Colombia's economy, or in other words the whole network of its productive activities, is dominated by imperialism. Decisions about what is produced, how and for what are determined by the imperialist monopolies' needs for profit extraction and not the needs of the country's people. Under this system the Colombian economy is addicted to foreign capital investment and adjusts to its needs. For example, the state has set targets to double the amount of coal mined and quadruple gold mining, tripling the amount of land given over for mining leases. It has also given high priority to geological surveys "so that private enterprises can better assess the risk level of their investments."
The Colombian state is part of the global capitalist-imperialist system, and so it has to respect that system's rules of the game. The official national plan for development includes modifying legislation, making labour costs more "flexible" and giving out mining rights and permits for environmental damage, all to attract imperialist investment seeking profit opportunities. This state also uses the most vicious violence, through its legal armed forces and/or its illegal armed groups, to guarantee access to land for multinationals. This process of injecting foreign capital into the country also brings profits to the Colombian ruling classes, especially through state revenues and their participation in major projects as junior partners.
This is why it is an illusion to focus efforts on getting the state structure to implement reforms, vote for "good" candidates in elections, lobby for legislative reforms, etc. As long as this type of state exists it will guarantee the system's functioning through both fooling people and repression.
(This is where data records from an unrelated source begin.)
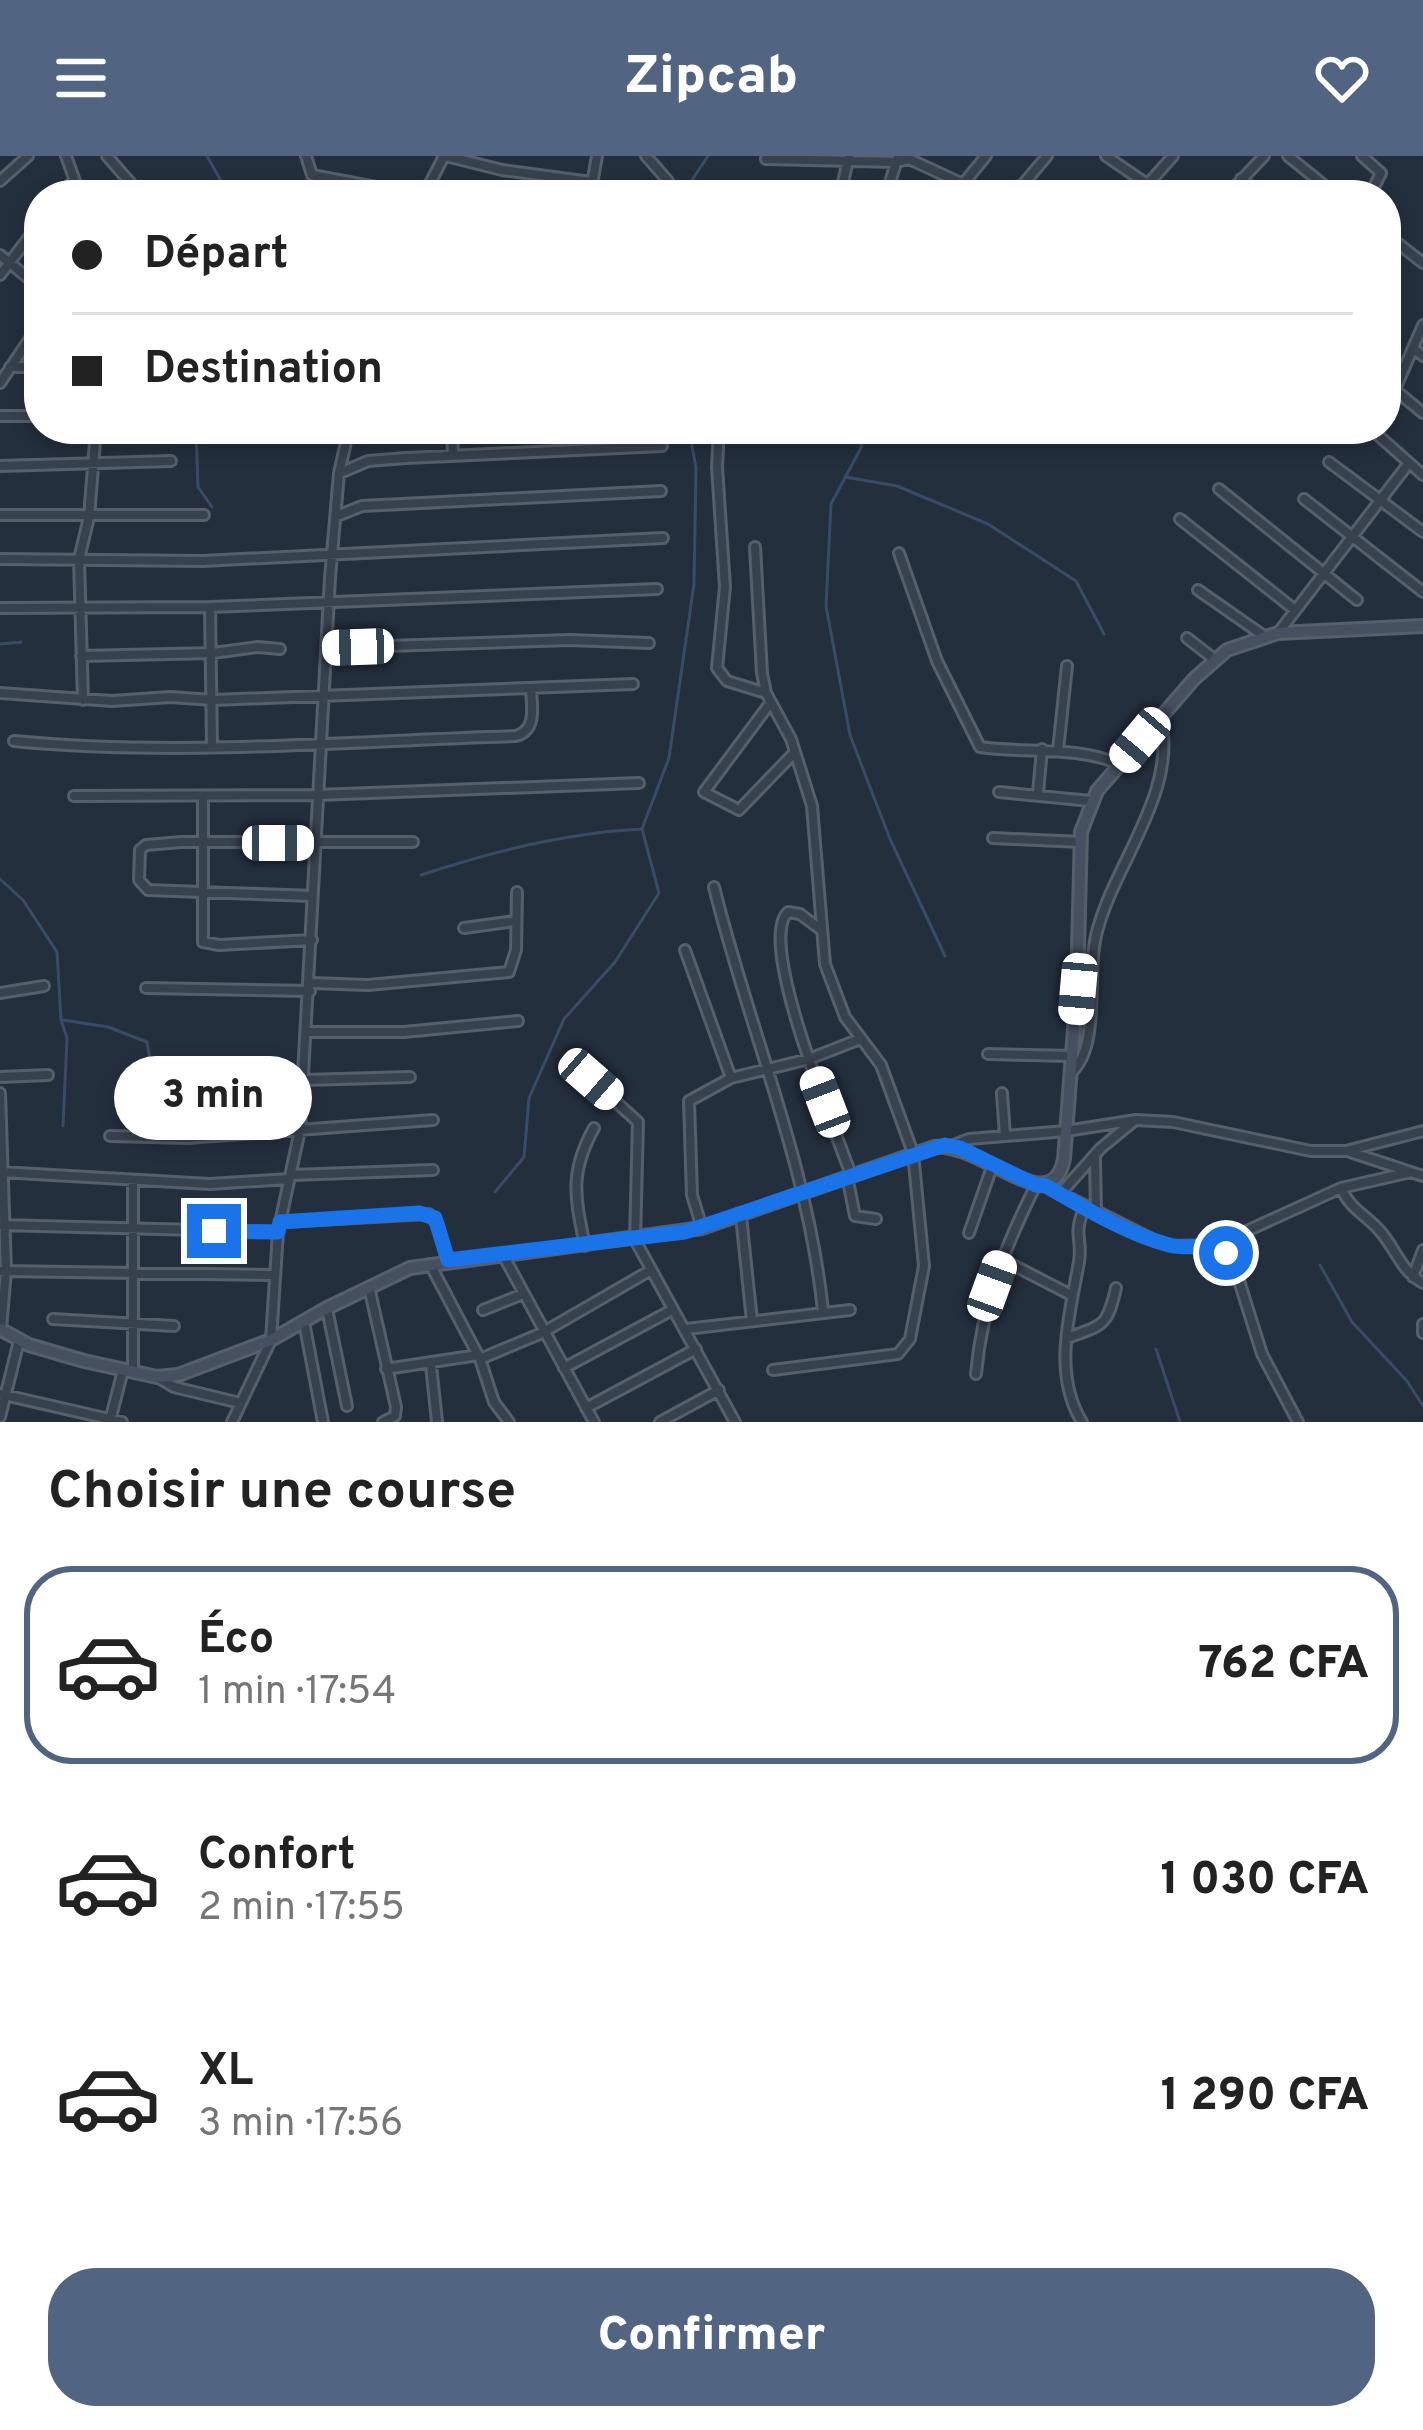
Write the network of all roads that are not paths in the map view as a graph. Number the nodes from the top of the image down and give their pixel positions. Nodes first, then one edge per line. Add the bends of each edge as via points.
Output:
1 (28, 156) edge
2 (107, 156) edge
3 (305, 156) edge
4 (445, 156) edge
5 (646, 156) edge
6 (986, 156) edge
7 (1047, 156) edge
8 (1106, 156) edge
9 (1174, 156) edge
10 (1264, 156) edge
11 (1288, 156) edge
12 (1362, 156) edge
13 (804, 157) edge
14 (766, 159) dead end
15 (848, 159) edge
16 (897, 159) edge
17 (1376, 160) edge
18 (317, 176) junction
19 (1241, 179) edge
20 (128, 180) edge
21 (317, 180) edge
22 (350, 180) edge
23 (576, 180) edge
24 (666, 180) edge
25 (954, 180) edge
26 (966, 180) edge
27 (1027, 180) edge
28 (1142, 180) edge
29 (1152, 180) edge
30 (1318, 180) edge
31 (0, 181) edge
32 (24, 244) edge
33 (0, 255) edge
34 (9, 263) junction
35 (24, 274) edge
36 (0, 275) edge
37 (1423, 325) edge
38 (24, 346) edge
39 (1413, 348) junction
40 (1423, 356) edge
41 (9, 367) junction
42 (24, 368) edge
43 (1401, 374) edge
44 (0, 383) edge
45 (94, 444) edge
46 (346, 444) edge
47 (453, 444) edge
48 (717, 444) edge
49 (1389, 444) edge
50 (662, 446) dead end
51 (453, 456) junction
52 (171, 461) dead end
53 (1329, 462) dead end
54 (1408, 463) junction
55 (92, 465) junction
56 (0, 466) edge
57 (339, 473) junction
58 (1423, 475) edge
59 (1219, 490) dead end
60 (662, 491) dead end
61 (1304, 500) dead end
62 (1380, 500) junction
63 (0, 515) edge
64 (204, 515) dead end
65 (336, 516) junction
66 (89, 517) junction
67 (1180, 519) dead end
68 (1423, 532) edge
69 (1353, 536) junction
70 (663, 538) dead end
71 (754, 547) dead end
72 (899, 553) dead end
73 (332, 555) junction
74 (0, 559) edge
75 (79, 559) junction
76 (1324, 574) junction
77 (657, 589) dead end
78 (1198, 590) dead end
79 (1423, 592) edge
80 (1357, 600) dead end
81 (329, 603) junction
82 (0, 608) edge
83 (82, 608) junction
84 (210, 608) junction
85 (1295, 610) junction
86 (1423, 626) edge
87 (1278, 633) junction
88 (1264, 636) junction
89 (1187, 638) dead end
90 (649, 643) dead end
91 (326, 648) junction
92 (280, 650) dead end
93 (213, 653) junction
94 (81, 656) junction
95 (1214, 659) junction
96 (1067, 666) dead end
97 (632, 684) dead end
98 (530, 689) junction
99 (0, 693) edge
100 (769, 697) junction
101 (324, 698) junction
102 (83, 700) junction
103 (213, 700) junction
104 (1160, 716) junction
105 (14, 741) dead end
106 (212, 746) junction
107 (321, 746) junction
108 (1042, 749) junction
109 (1058, 750) junction
110 (795, 752) junction
111 (1119, 764) junction
112 (639, 783) dead end
113 (999, 792) dead end
114 (1038, 794) junction
115 (317, 795) junction
116 (74, 796) dead end
117 (203, 797) junction
118 (1090, 801) junction
119 (994, 838) dead end
120 (413, 842) dead end
121 (1081, 842) junction
122 (316, 843) junction
123 (202, 844) junction
124 (714, 887) dead end
125 (518, 892) dead end
126 (205, 893) junction
127 (312, 896) junction
128 (515, 921) junction
129 (464, 928) dead end
130 (821, 930) junction
131 (312, 940) junction
132 (685, 950) dead end
133 (44, 986) dead end
134 (310, 987) junction
135 (146, 988) dead end
136 (0, 993) edge
137 (518, 1021) dead end
138 (308, 1032) junction
139 (860, 1039) junction
140 (988, 1054) dead end
141 (1072, 1056) junction
142 (809, 1059) junction
143 (769, 1070) junction
144 (1071, 1073) junction
145 (48, 1075) dead end
146 (201, 1075) dead end
147 (0, 1077) edge
148 (410, 1077) dead end
149 (731, 1078) junction
150 (591, 1079) dead end
151 (304, 1083) junction
152 (0, 1093) edge
153 (1002, 1093) dead end
154 (433, 1120) dead end
155 (1136, 1120) junction
156 (1, 1127) edge
157 (594, 1128) dead end
158 (300, 1130) junction
159 (1066, 1131) junction
160 (1423, 1131) edge
161 (110, 1136) dead end
162 (1005, 1136) junction
163 (951, 1146) junction
164 (1346, 1151) junction
165 (913, 1153) junction
166 (1095, 1158) junction
167 (993, 1164) junction
168 (433, 1170) dead end
169 (2, 1172) edge
170 (1411, 1172) junction
171 (849, 1176) junction
172 (1423, 1176) edge
173 (290, 1177) junction
174 (133, 1181) junction
175 (1041, 1185) junction
176 (1341, 1188) junction
177 (804, 1192) junction
178 (1060, 1194) junction
179 (1085, 1207) junction
180 (1096, 1212) junction
181 (741, 1216) junction
182 (876, 1219) dead end
183 (2, 1225) edge
184 (133, 1226) junction
185 (279, 1227) junction
186 (701, 1228) junction
187 (969, 1233) dead end
188 (635, 1240) junction
189 (585, 1246) junction
190 (1215, 1246) junction
191 (1423, 1250) edge
192 (503, 1255) junction
193 (1001, 1259) junction
194 (448, 1260) junction
195 (430, 1262) junction
196 (651, 1270) junction
197 (3, 1271) edge
198 (134, 1275) junction
199 (272, 1275) junction
200 (1413, 1277) junction
201 (1423, 1283) edge
202 (369, 1286) junction
203 (1116, 1288) dead end
204 (523, 1294) junction
205 (1071, 1295) junction
206 (327, 1308) junction
207 (483, 1310) dead end
208 (673, 1310) junction
209 (850, 1310) dead end
210 (823, 1311) junction
211 (53, 1319) dead end
212 (303, 1321) junction
213 (752, 1321) junction
214 (135, 1323) junction
215 (174, 1326) dead end
216 (686, 1329) junction
217 (1, 1330) edge
218 (542, 1333) junction
219 (1067, 1338) junction
220 (271, 1340) junction
221 (20, 1341) junction
222 (696, 1349) junction
223 (479, 1357) junction
224 (430, 1365) junction
225 (564, 1368) junction
226 (386, 1370) junction
227 (773, 1370) dead end
228 (128, 1372) junction
229 (976, 1374) dead end
230 (158, 1377) junction
231 (719, 1390) junction
232 (3, 1395) edge
233 (494, 1402) junction
234 (240, 1403) junction
235 (347, 1406) dead end
236 (586, 1408) junction
237 (0, 1418) edge
238 (110, 1421) edge
239 (122, 1422) edge
240 (232, 1422) edge
241 (323, 1422) edge
242 (382, 1422) edge
243 (437, 1422) edge
244 (497, 1422) edge
245 (509, 1422) edge
246 (594, 1422) edge
247 (660, 1422) edge
248 (735, 1422) edge
249 (1082, 1422) edge
250 (1298, 1422) edge

1 - 31 street
2 - 20 street
3 - 18 street
4 - 23 street
5 - 24 street
6 - 26 street
7 - 27 street
8 - 28 street
9 - 29 street
10 - 19 street
11 - 30 street
12 - 17 street
13 - 14 street
13 - 15 street
15 - 16 street
16 - 25 street
18 - 21 street
18 - 22 street
32 - 34 street
33 - 34 street
34 - 35 street
34 - 36 street
37 - 39 street
38 - 41 street
39 - 40 street
39 - 43 street
41 - 42 street
41 - 44 street
45 - 55 street
46 - 57 street
47 - 51 street
48 - 100 street via 725,587 717,668 727,681
49 - 54 street
50 - 51 street
51 - 57 street via 368,461
52 - 55 street
53 - 62 street
54 - 58 street
54 - 62 street
55 - 56 street
55 - 66 street
57 - 65 street
59 - 76 street
60 - 65 street via 362,506
61 - 69 street
62 - 68 street
62 - 69 street
63 - 66 street
64 - 66 street
65 - 73 street
66 - 75 street
67 - 85 street
69 - 76 street
69 - 79 street
70 - 73 street
71 - 100 street
72 - 108 street via 975,742
73 - 75 street
73 - 81 street
74 - 75 street
75 - 83 street
76 - 80 street
76 - 85 street
77 - 81 street
78 - 88 street
81 - 84 street
81 - 91 street
82 - 83 street
83 - 84 street
83 - 94 street
84 - 93 street
85 - 87 street
86 - 87 street
87 - 88 street
88 - 95 street
89 - 95 street
90 - 91 street
91 - 101 street
92 - 93 street
93 - 94 street
93 - 103 street
94 - 102 street
95 - 104 street
96 - 109 street
97 - 98 street
98 - 101 street
98 - 107 street via 524,734
99 - 102 street
100 - 110 street
100 - 110 street via 704,792 739,810
101 - 103 street
101 - 107 street
102 - 103 street
103 - 106 street
104 - 111 street
104 - 144 street via 1163,767 1096,932 1088,1040
105 - 106 street
106 - 107 street
107 - 115 street
108 - 109 street
108 - 114 street
109 - 111 street
110 - 130 street via 812,806
111 - 118 street
112 - 115 street
113 - 114 street
114 - 118 street
115 - 117 street
115 - 122 street
116 - 117 street
117 - 123 street
118 - 121 street
119 - 121 street
120 - 122 street
121 - 141 street
122 - 123 street
122 - 127 street
123 - 126 street
123 - 126 street via 142,846 139,880 148,890
124 - 143 street
125 - 128 street
126 - 127 street
126 - 131 street via 206,944
127 - 131 street
128 - 129 street
128 - 134 street via 509,972
130 - 139 street via 825,964
130 - 142 street via 796,913 779,922 782,969
131 - 134 street
132 - 149 street
133 - 136 street
134 - 135 street
134 - 138 street
137 - 138 street
138 - 151 street
139 - 142 street
139 - 165 street via 880,1065
140 - 141 street
141 - 144 street
142 - 143 street
142 - 171 street
143 - 149 street
143 - 177 street
144 - 159 street
145 - 147 street
146 - 151 street via 202,1082
148 - 151 street
149 - 186 street via 689,1100
150 - 188 street via 638,1122
151 - 158 street
152 - 156 street
153 - 162 street
154 - 158 street
155 - 159 street
155 - 164 street
155 - 166 street
156 - 169 street
157 - 189 street via 575,1179
158 - 161 street
158 - 173 street
159 - 162 street
159 - 175 street via 1060,1175
160 - 164 street
162 - 163 street
163 - 165 street
163 - 167 street
164 - 170 street
165 - 171 street
165 - 227 street via 925,1246 910,1339 888,1357
166 - 178 street
166 - 180 street
167 - 175 street
167 - 187 street
168 - 173 street
169 - 174 street
169 - 183 street
170 - 172 street
170 - 176 street
171 - 177 street
171 - 182 street via 855,1216
173 - 174 street
173 - 185 street
174 - 184 street
175 - 178 street
175 - 193 street
176 - 190 street
176 - 200 street
177 - 181 street
177 - 210 street
178 - 179 street
179 - 180 street
179 - 205 street
180 - 190 street via 1172,1246
181 - 186 street
181 - 213 street
183 - 184 street
183 - 197 street
184 - 185 street
184 - 198 street
185 - 194 street via 429,1214
185 - 199 street
186 - 188 street
188 - 189 street
188 - 196 street
189 - 192 street
190 - 250 street via 1235,1268 1262,1354
191 - 200 street
192 - 194 street
192 - 204 street
193 - 205 street
193 - 229 street
194 - 195 street
195 - 202 street
195 - 223 street
196 - 208 street
196 - 218 street
197 - 198 street
197 - 217 street
198 - 199 street
198 - 214 street
199 - 220 street
200 - 201 street
202 - 206 street
202 - 226 street
203 - 219 street via 1109,1319
204 - 207 street
204 - 218 street
205 - 219 street
206 - 212 street
206 - 235 street
208 - 216 street
208 - 225 street
209 - 210 street
210 - 213 street
211 - 214 street
212 - 220 street
212 - 241 street
213 - 216 street
214 - 215 street
214 - 228 street
216 - 222 street
217 - 221 street
218 - 223 street
218 - 225 street
219 - 249 street via 1067,1387
220 - 230 street
220 - 234 street
221 - 228 street
221 - 232 street
222 - 231 street
222 - 236 street
223 - 224 street
223 - 233 street
224 - 226 street
224 - 243 street
225 - 236 street
226 - 242 street via 396,1412
228 - 230 street
228 - 238 street
230 - 234 street
231 - 247 street
231 - 248 street
232 - 237 street
232 - 238 street
233 - 244 street
233 - 245 street
234 - 240 street
236 - 246 street
238 - 239 street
No one can reform a state that serves a system that can't be reformed.
We call on those who are seriously concerned by the destruction of the environment in the Santurban mountain wetlands and who see the broader framework of the dangers brought by the global destruction of ecosystems; and those who feel a moral obligation to build resistance against the sacrifice of natural resources for the sake of the drive for profits: Follow your convictions that this rising and spreading resistance is right, don't give up your decision to stop nature-destroying projects, no matter who is carrying them out. Don't trade your principles for "intelligent" and "realistic" agreements with one or another section of the oppressors, and start looking for the underlying causes of this situation that has made you become active. Don't back up when you find out that nothing but the truly revolutionary transformation of society, the overthrow of the capitalist-imperialist system, can change the direction this planet is heading in. Join together
with the others who are now really working to take things in that direction so that together we can shoulder this tremendous task: we need a revolution, nothing less.